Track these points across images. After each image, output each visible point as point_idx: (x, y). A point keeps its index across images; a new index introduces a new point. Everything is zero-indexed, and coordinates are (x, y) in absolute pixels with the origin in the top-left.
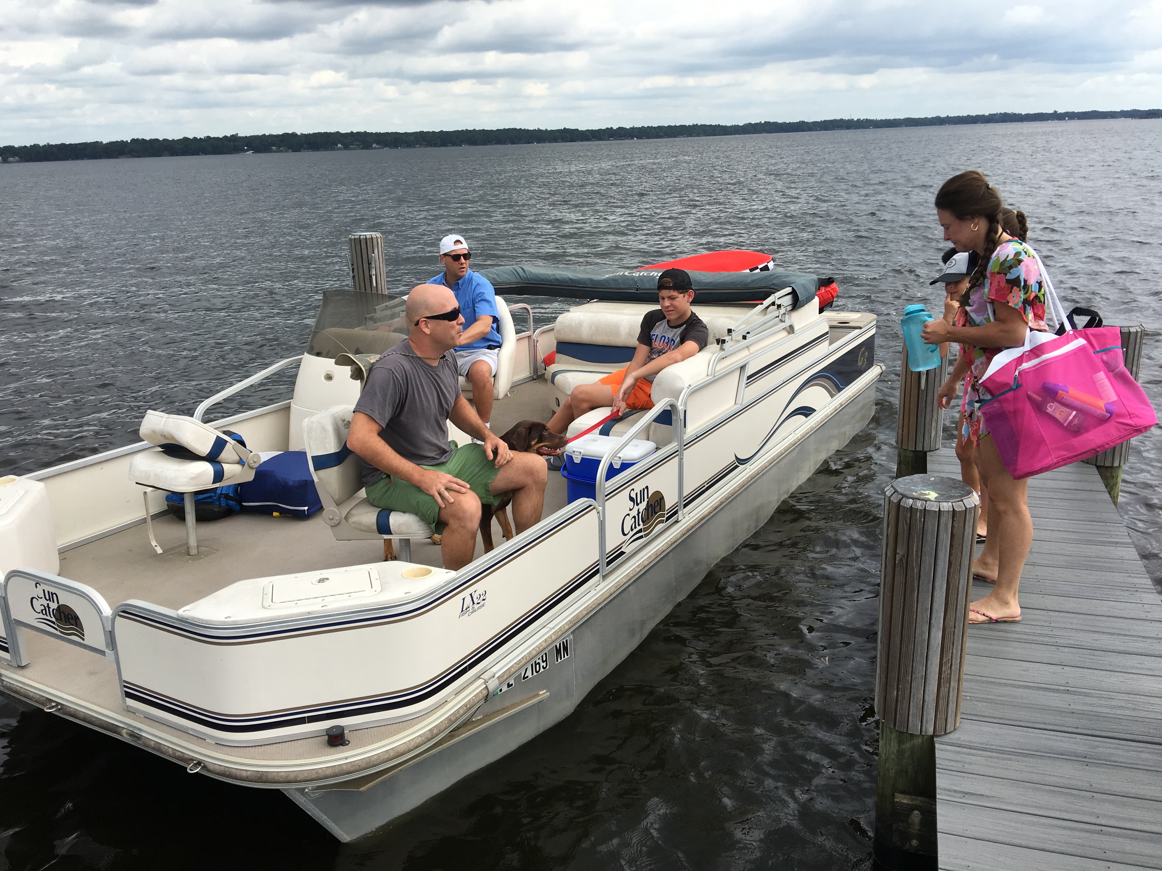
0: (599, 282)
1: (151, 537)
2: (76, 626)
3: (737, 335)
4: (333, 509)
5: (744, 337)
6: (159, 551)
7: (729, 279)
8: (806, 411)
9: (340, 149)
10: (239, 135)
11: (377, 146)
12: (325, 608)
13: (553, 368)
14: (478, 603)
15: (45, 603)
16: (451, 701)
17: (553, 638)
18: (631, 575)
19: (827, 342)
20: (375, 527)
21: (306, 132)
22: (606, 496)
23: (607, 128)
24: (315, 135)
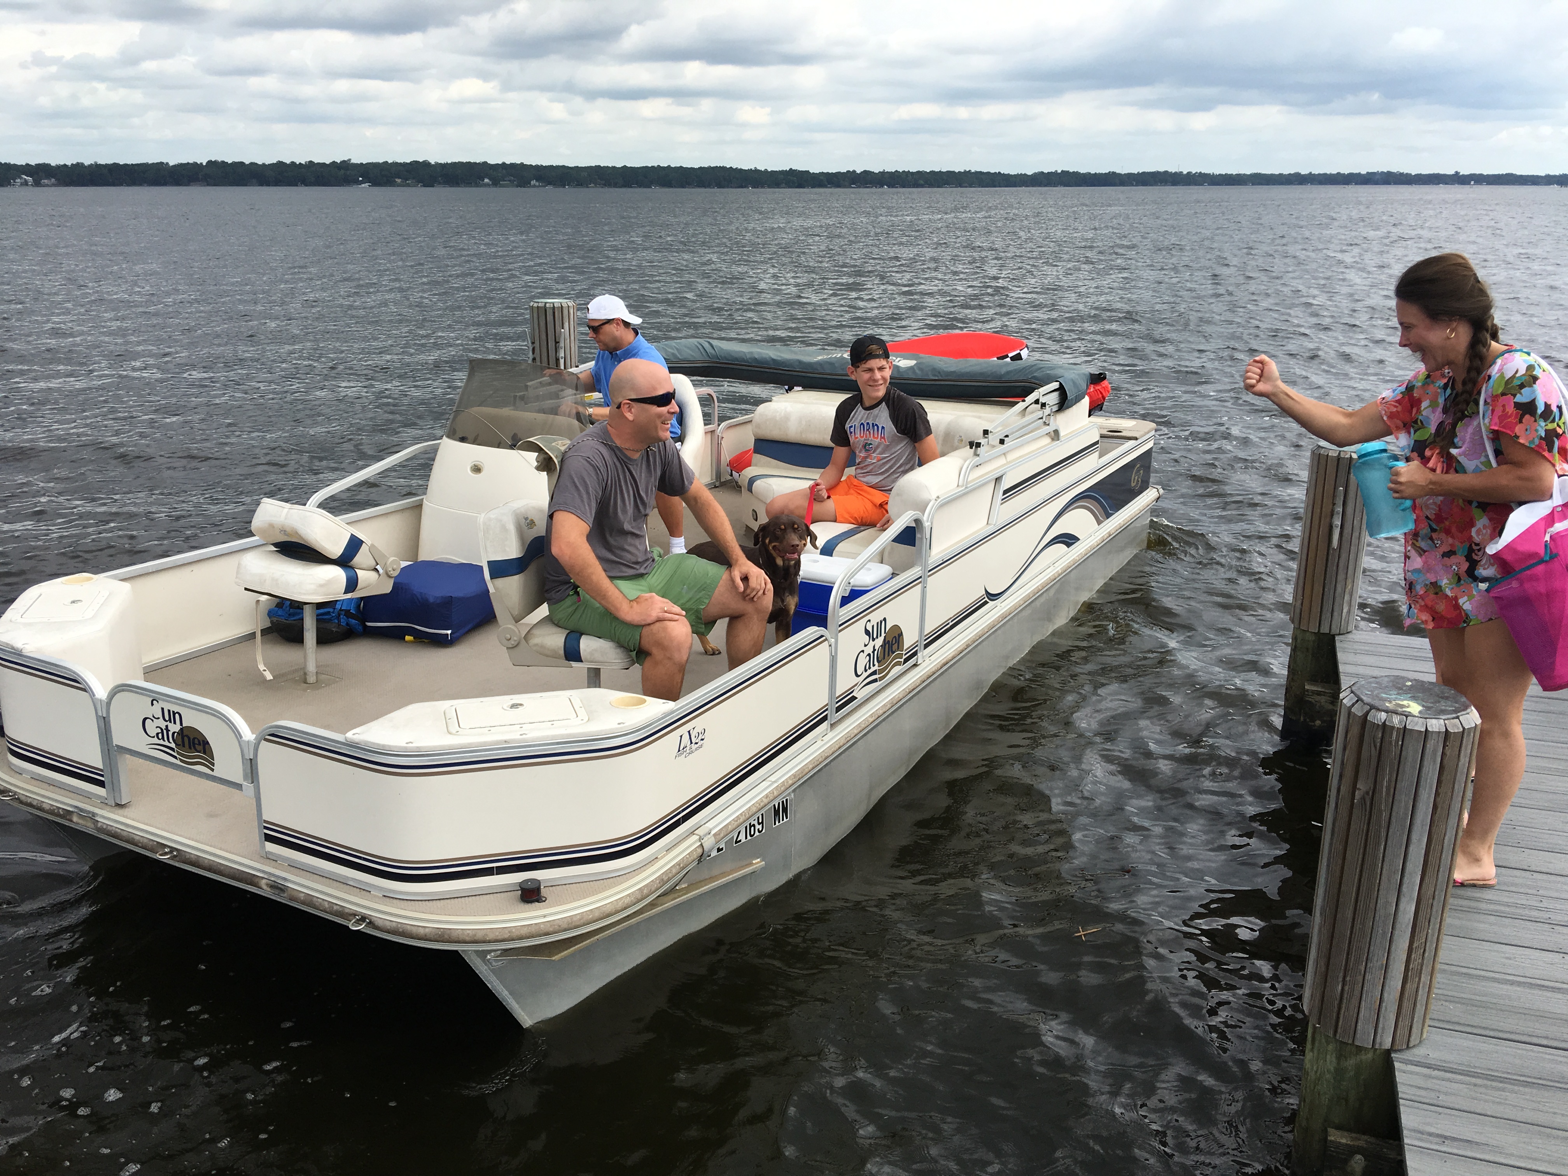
0: (810, 365)
1: (259, 658)
2: (205, 753)
3: (994, 439)
4: (510, 626)
5: (1002, 442)
6: (269, 676)
7: (977, 369)
8: (1068, 540)
9: (487, 185)
10: (352, 161)
11: (537, 184)
12: (524, 736)
13: (750, 472)
14: (696, 743)
15: (163, 724)
16: (662, 857)
17: (776, 793)
18: (863, 726)
19: (1096, 454)
20: (562, 652)
21: (442, 161)
22: (840, 625)
23: (848, 171)
24: (454, 165)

───

_TASK DETAILS_.
Leave the pictures out and restate exactly the lines from the one that has "19: (827, 342)" through the final line of the entries above, both ends included.

_RESPONSE TO THIS EXERCISE_.
19: (827, 342)
20: (375, 527)
21: (306, 132)
22: (606, 496)
23: (607, 128)
24: (315, 135)
0: (810, 365)
1: (259, 658)
2: (205, 753)
3: (994, 439)
4: (510, 626)
5: (1002, 442)
6: (269, 676)
7: (977, 369)
8: (1068, 540)
9: (487, 185)
10: (352, 161)
11: (537, 184)
12: (524, 736)
13: (750, 472)
14: (696, 743)
15: (163, 724)
16: (662, 857)
17: (776, 793)
18: (863, 726)
19: (1096, 454)
20: (562, 652)
21: (442, 161)
22: (840, 625)
23: (848, 171)
24: (454, 165)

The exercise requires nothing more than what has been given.